The investigation by Canadian lawyer Richard McLaren did not provide evidence of precise involvement by Mutko to protect cheating athletes but pulled no punches quoting Russian whistleblower Grigory Rodchenkov, former director of the Moscow anti-doping laboratory and now in hiding in the United States, as saying it was “inconceivable” that Mutko did not know about the whole doping system.
The latest scandal is the last thing World Cup organisers need with attention on and off the pitch now firmly on 2018 following the end of Euro 2016 in France.

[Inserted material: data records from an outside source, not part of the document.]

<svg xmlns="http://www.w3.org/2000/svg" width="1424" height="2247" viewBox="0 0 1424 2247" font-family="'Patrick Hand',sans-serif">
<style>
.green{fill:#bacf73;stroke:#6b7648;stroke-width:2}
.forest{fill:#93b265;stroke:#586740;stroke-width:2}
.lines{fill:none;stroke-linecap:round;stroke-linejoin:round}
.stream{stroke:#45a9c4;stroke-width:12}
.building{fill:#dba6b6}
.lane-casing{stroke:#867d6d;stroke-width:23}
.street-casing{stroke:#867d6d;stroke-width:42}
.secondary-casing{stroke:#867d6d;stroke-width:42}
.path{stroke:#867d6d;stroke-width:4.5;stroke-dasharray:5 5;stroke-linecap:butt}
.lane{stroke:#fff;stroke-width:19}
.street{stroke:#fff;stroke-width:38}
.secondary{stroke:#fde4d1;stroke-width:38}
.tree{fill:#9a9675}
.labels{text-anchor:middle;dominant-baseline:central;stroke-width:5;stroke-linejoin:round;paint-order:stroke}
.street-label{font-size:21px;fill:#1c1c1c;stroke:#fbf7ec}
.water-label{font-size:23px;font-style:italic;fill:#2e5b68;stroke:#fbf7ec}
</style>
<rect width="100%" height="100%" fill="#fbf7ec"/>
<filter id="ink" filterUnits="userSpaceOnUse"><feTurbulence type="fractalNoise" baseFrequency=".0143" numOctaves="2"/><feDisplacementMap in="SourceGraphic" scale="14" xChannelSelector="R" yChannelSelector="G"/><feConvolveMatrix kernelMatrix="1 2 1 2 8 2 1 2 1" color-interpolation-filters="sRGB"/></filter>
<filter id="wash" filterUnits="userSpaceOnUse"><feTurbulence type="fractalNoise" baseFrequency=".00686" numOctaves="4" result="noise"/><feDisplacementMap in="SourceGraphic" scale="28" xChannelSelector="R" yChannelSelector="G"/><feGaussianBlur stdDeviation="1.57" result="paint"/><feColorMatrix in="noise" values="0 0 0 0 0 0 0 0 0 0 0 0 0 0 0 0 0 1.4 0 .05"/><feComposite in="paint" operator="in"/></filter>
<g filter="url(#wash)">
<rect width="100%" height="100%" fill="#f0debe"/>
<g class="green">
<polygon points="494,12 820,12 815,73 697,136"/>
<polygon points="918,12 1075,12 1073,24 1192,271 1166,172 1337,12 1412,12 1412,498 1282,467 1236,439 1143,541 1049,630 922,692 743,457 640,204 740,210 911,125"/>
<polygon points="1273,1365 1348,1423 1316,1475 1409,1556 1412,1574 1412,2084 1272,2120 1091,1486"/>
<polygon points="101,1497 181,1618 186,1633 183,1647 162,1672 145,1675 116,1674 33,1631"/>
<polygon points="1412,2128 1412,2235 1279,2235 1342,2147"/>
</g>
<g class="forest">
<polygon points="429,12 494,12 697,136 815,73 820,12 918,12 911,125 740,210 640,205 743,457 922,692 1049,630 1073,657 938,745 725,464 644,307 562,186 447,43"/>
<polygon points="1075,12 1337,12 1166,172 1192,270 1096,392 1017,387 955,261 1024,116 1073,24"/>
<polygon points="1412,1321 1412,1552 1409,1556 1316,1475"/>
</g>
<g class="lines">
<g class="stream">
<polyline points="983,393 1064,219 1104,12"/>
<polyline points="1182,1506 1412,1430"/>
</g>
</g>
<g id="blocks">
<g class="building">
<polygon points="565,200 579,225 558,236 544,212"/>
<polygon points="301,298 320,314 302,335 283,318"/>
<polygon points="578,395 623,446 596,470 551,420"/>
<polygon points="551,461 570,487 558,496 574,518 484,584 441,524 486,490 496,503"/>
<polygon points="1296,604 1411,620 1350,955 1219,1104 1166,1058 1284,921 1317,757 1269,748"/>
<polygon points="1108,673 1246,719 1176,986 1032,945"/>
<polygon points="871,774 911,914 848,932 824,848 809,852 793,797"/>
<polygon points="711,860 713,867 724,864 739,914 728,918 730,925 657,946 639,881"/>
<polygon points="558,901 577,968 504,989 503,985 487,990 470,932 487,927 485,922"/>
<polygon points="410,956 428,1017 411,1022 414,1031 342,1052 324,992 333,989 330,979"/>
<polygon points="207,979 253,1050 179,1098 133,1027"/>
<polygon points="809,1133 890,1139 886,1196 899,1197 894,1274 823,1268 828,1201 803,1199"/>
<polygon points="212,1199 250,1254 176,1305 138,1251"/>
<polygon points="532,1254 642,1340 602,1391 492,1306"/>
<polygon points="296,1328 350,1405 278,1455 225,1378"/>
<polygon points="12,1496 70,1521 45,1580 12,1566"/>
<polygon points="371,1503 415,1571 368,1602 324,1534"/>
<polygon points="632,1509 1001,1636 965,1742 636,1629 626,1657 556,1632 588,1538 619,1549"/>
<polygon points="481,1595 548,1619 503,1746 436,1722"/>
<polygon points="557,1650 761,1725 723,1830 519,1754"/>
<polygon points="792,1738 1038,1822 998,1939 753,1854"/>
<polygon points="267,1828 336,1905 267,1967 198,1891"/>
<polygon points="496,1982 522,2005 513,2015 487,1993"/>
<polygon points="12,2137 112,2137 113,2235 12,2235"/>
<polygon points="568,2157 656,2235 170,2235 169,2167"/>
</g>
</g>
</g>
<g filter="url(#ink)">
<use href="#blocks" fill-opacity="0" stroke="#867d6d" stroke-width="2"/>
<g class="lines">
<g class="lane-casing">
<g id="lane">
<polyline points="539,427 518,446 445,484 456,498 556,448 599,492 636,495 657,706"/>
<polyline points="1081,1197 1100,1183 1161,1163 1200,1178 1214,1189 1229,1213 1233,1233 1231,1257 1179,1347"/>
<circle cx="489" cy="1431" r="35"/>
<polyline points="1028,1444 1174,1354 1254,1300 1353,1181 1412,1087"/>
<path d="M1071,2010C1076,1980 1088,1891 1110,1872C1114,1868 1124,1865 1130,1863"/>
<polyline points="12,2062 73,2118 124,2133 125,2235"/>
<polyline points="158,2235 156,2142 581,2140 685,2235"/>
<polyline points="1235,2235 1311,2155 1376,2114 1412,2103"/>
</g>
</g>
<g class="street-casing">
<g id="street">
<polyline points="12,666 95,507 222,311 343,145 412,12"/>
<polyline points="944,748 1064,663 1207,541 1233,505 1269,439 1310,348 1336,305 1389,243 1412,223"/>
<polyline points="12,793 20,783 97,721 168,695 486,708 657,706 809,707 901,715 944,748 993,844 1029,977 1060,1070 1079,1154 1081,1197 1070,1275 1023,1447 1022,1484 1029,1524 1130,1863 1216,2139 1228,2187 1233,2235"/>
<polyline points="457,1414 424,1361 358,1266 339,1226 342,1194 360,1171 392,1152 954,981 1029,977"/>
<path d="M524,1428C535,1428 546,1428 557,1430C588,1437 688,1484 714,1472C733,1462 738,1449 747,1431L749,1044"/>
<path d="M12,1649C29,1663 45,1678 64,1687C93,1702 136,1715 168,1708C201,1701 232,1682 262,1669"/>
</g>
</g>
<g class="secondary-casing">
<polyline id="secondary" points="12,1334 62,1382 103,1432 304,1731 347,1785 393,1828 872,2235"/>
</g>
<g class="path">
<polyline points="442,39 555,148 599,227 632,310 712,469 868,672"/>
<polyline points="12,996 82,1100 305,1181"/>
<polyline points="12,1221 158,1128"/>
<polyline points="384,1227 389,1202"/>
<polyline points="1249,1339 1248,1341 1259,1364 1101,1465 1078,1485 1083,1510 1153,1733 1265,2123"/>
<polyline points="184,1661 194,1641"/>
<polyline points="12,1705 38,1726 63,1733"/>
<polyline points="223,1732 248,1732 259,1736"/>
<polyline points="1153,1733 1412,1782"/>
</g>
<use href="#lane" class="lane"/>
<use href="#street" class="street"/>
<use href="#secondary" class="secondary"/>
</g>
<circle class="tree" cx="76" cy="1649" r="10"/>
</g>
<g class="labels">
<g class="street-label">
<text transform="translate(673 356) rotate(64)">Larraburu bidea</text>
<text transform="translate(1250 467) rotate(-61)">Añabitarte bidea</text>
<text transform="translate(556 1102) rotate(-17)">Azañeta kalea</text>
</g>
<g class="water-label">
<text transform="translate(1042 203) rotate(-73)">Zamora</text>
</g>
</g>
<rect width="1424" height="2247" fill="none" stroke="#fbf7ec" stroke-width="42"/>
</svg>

Demands to strip Russia as World Cup hosts seem bound to intensify if the nation is barred from the Rio Olympics.
WADA urged FIFA to take action following the role Mutko played within the system. “WADA urges the FIFA ethics committee to look into the allegations concerning football and the role played by this member,” said a statement.

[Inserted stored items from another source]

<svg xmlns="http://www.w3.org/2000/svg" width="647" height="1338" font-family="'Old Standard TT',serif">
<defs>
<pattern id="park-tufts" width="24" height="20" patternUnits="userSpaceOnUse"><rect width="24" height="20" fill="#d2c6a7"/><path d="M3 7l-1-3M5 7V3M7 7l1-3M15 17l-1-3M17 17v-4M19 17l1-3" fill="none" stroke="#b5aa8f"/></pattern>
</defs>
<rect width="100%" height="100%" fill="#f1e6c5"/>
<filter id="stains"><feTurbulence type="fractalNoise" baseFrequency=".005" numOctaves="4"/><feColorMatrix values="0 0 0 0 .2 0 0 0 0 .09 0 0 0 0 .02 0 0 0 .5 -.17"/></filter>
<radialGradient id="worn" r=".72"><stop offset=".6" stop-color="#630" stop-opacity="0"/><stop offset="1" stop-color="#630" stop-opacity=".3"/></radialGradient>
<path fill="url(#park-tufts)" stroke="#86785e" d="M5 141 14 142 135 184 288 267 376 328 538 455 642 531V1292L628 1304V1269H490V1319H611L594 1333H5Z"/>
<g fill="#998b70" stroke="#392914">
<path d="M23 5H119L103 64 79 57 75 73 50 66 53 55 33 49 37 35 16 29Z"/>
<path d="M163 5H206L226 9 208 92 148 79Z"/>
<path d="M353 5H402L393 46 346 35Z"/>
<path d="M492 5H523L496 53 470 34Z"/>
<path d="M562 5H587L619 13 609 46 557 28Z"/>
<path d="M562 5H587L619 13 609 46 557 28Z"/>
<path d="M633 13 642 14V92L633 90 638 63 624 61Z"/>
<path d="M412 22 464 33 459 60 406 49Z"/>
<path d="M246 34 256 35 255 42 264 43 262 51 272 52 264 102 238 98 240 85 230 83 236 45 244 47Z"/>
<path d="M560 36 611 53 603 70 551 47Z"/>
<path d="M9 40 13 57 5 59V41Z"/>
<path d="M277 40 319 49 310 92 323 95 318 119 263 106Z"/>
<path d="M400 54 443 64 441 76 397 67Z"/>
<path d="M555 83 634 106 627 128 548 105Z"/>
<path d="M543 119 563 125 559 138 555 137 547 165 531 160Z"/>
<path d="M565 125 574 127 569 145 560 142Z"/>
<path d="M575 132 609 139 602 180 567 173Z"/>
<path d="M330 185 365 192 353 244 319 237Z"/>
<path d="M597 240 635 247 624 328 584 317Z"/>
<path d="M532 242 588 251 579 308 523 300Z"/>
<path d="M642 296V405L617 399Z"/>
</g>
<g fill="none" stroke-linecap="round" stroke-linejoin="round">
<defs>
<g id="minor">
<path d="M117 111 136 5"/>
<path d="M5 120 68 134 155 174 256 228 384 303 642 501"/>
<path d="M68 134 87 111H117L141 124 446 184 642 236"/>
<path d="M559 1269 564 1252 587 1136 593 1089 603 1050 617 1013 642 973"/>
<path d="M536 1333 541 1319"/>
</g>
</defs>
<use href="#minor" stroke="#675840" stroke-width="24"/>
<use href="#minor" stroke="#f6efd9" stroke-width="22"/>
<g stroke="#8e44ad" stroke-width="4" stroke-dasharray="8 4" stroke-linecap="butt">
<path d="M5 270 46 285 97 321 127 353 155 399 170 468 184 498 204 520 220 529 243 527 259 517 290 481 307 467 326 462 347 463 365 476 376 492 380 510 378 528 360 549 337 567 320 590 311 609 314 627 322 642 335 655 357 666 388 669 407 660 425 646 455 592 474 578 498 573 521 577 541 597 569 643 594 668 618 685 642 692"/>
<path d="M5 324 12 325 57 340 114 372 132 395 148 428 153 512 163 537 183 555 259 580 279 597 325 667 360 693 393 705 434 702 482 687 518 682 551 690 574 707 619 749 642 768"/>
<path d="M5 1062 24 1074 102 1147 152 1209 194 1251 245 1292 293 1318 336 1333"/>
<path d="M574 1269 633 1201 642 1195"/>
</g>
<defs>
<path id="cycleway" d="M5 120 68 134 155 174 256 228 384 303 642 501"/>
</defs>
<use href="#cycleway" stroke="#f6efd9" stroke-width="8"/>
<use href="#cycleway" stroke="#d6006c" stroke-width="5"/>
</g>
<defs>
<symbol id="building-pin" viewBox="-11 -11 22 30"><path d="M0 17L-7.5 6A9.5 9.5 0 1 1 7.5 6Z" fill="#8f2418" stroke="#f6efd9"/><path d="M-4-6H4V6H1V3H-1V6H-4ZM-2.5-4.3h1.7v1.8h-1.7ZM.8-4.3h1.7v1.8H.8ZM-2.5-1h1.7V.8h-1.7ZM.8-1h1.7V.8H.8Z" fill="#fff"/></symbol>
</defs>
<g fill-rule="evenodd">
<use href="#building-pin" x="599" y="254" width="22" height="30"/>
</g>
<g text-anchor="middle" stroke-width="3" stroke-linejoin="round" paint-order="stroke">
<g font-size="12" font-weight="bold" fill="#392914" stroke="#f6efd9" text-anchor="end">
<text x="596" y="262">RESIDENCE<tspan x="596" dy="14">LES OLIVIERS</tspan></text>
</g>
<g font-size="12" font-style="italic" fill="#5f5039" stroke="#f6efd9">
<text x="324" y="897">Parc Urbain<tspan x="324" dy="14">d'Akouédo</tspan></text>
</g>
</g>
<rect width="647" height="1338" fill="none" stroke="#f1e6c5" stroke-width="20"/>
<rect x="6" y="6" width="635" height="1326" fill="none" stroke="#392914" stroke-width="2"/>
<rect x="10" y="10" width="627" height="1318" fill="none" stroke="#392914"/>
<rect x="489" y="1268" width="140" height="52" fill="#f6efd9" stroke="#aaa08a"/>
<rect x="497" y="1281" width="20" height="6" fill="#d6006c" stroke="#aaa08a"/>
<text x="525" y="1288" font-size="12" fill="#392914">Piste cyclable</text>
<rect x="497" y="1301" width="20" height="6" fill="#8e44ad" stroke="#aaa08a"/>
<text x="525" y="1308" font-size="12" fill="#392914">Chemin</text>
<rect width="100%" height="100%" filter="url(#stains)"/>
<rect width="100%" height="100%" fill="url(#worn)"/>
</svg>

FIFA acknowledged the WADA call but said its ethics committee was independent (a somewhat spurious claim given recent developments within world football’s governing body) “and only it can decide what actions to take in respect to this issue.
“For its part, FIFA will request from WADA all details concerning the individual cases of doping in Russian football that are referenced in the McLaren report. Once FIFA receives this information from WADA, it will take the appropriate next steps.”
Many will take the view that such steps must include a sanction since Mutko sits on the newly established FIFA Council. Anything other than an ethics inquiry will be seen in some quarters as another attempt by FIFA to protect its old guard. The WADA report said there was an attempt to cover up “at least one foreign (soccer player) in the Russian League,” according to email evidence obtained by the inquiry. The report alleged that 11 Russian footballers also benefited after failing dope tests.
The WADA report said that although Russian Deputy Sports Minister Yuri Nagornykh had decided which athletes would benefit from a cover-up, known as a SAVE order, Mutko appeared to make the decision with regard to footballers.
“The (chief investigator) is aware of at least one foreign footballer playing in the Russian League who had that benefit of a SAVE order,” it said. “That SAVE decision was made by Minister Mutko and not Deputy Minister Nagornykh.”